Jakara, FORTUNE - UOB Kay Hian Sekuritas Indonesia menilai, 2026 akan menjadi momentum tepat bagi perusahaan untuk melakukan IPO (Initial Public Offering). Pandangan itu dilandasi sejumlah faktor pendorong: dari likuiditas pasar hingga ekspektasi penurunan suku bunga.
Head of Research UOB Kay Hian Sekuritas Indonesia, Willinoy Sitorus, mengatakan, prospek pertumbuhan ekonomi mulai membaik. Itu terefleksi pada likuiditas yang stabil dan pulihnya indeks manufaktur selama 4 bulan terakhir.
"Stimulus program juga tetap jalan.

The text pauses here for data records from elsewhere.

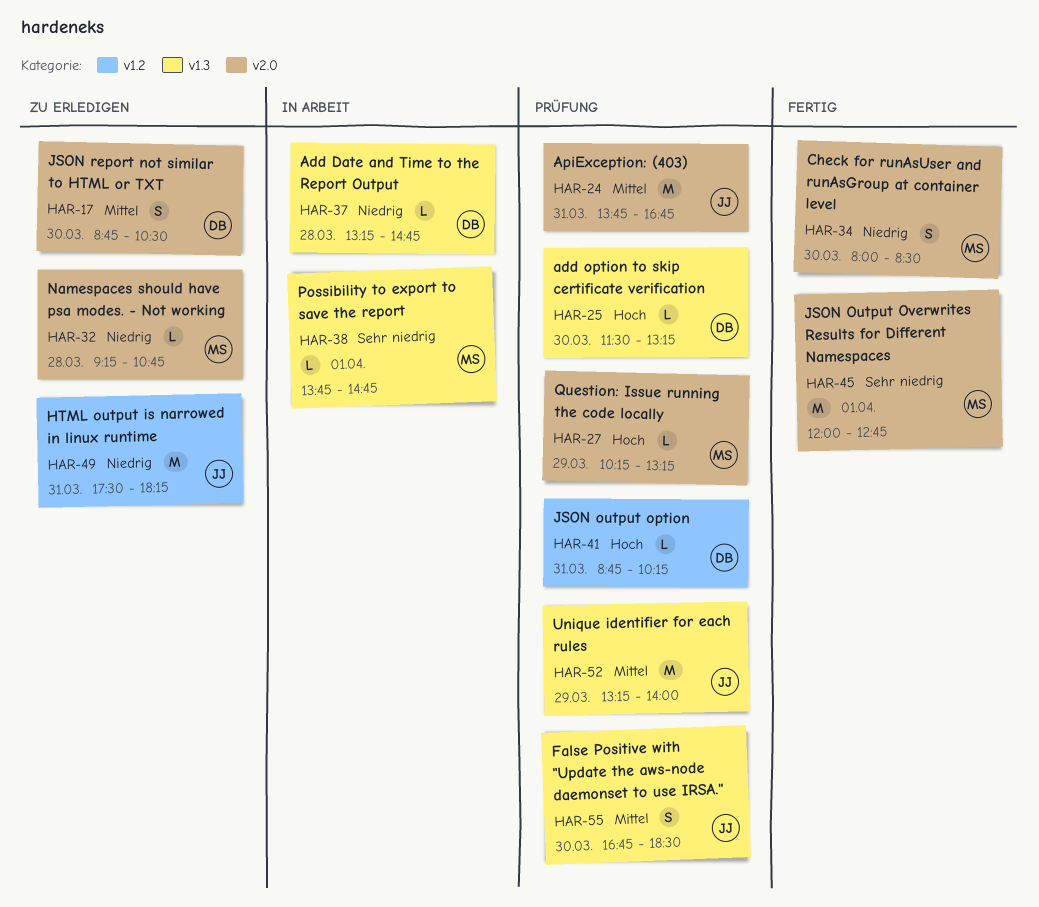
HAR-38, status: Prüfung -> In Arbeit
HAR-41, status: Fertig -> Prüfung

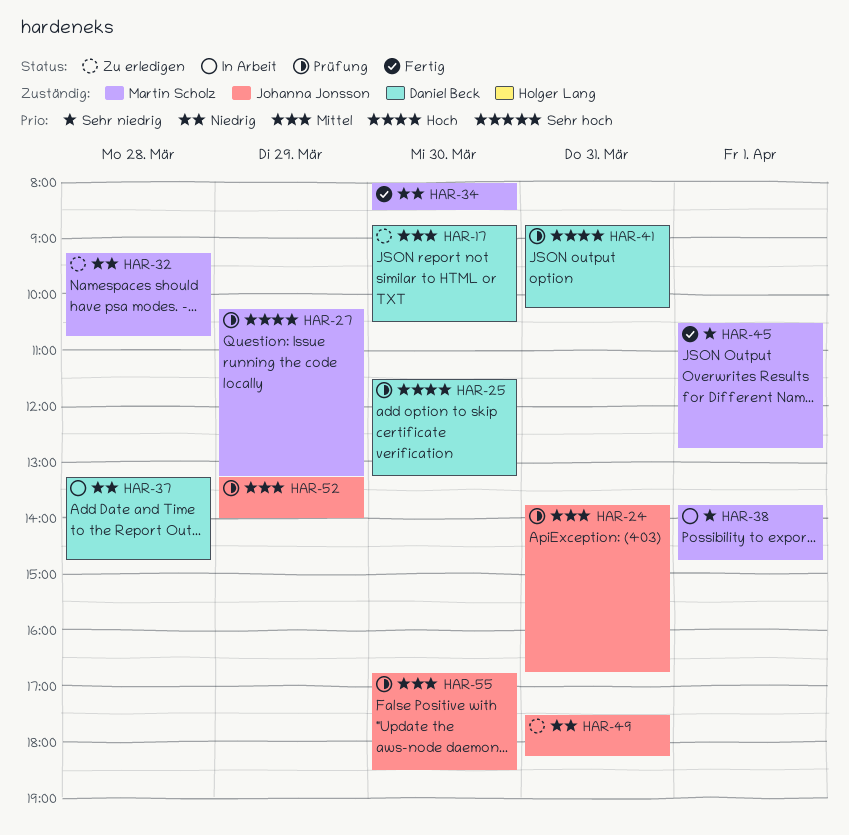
HAR-45, begins: 12:00 -> 10:30

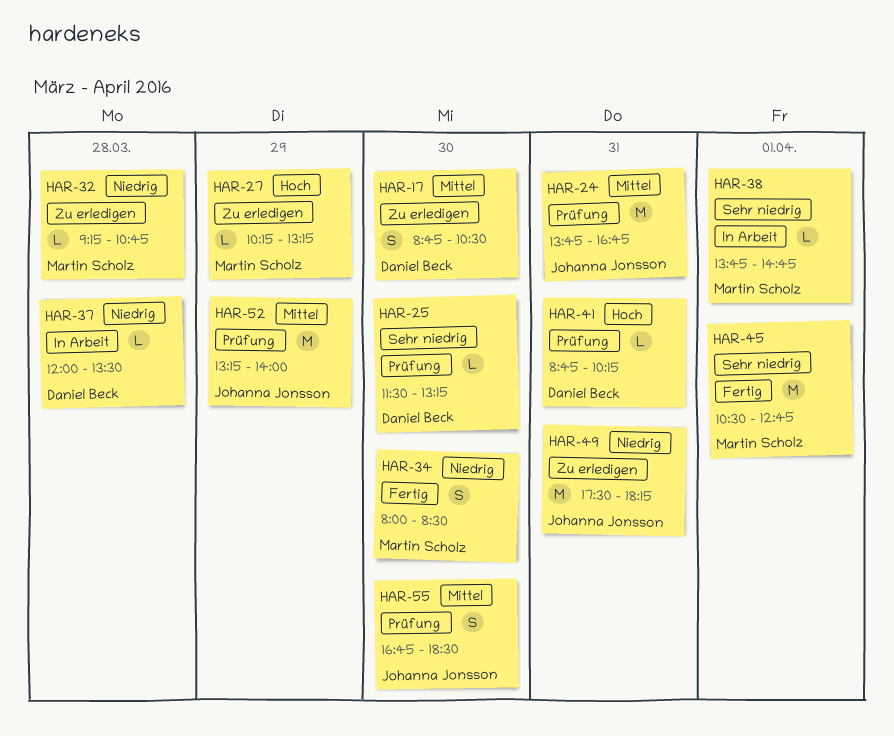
HAR-25, priority: Hoch -> Sehr niedrig
HAR-27, status: Prüfung -> Zu erledigen
HAR-37, begins: 13:15 -> 12:00
HAR-37, ends: 14:45 -> 13:30

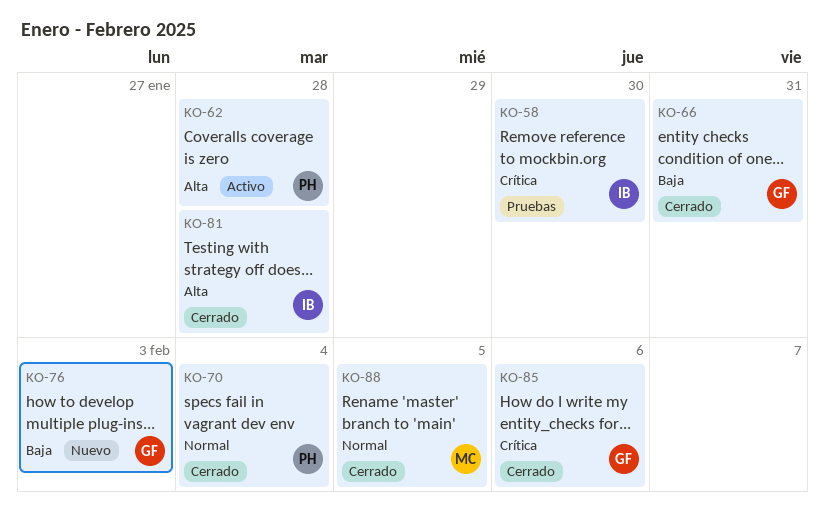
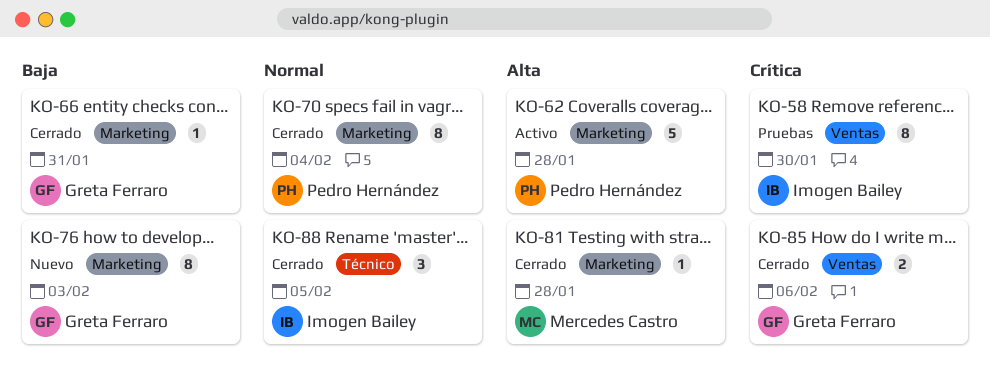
KO-81, owner: Imogen Bailey -> Mercedes Castro
KO-88, owner: Mercedes Castro -> Imogen Bailey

Memang dari sisi ekonomi dan likuiditas pasar saham itu juga oke. Beberapa minggu ini, dari sisi bonds [dana] keluar, tetapi ekuitas masuk," kata Willy saat ditemui di Bursa Efek Indonesia, dikutip Rabu (10/12).
Ditambah lagi, ada sentimen positif tambahan dari ekspektasi penurunan suku bunga The Fed.
Kendati demikian, pasar juga akan memperhatikan perkembangan penyesuaian regulasi di pasar modal. Khususnya, mengenai kebijakan free float.
Terbaru, Komisi XI DPR RI telah merestui usulan Otoritas Jasa Keuangan (OJK) guna meningkatkan batas free float sebagai syarat continuous listing obligation menjadi 10-15 persen sesuai nilai kapitalisasi pasar. Saat ini, batasnya berada di level 7,5 persen. Free float sendiri mengacu pada persentase saham milik publik di pasar.
"Regulasi ini bagus untuk ke depannya, untuk IHSG tentunya juga supaya memberikan kesempatan para investor membeli saham, jadi free float-nya itu diperbesar," kata Willy.
Lebih lanjut, dari segi pasokan atau pencatatan saham, Mandiri Sekuritas menilai rencana itu tak akan menurunkan minat perusahaan untuk debut di Bursa Efek Indonesia (BEI). Ia pun meyakini tambahan suplai saham itu akan diserap oleh pasar.
Direktur Utama Mandiri Sekuritas, Oki Ramadhana, mengatakan, "Kalau free float lebih tinggi, likuditasnya lebih besar. Kalau terlalu kecil, yang masuk juga susah."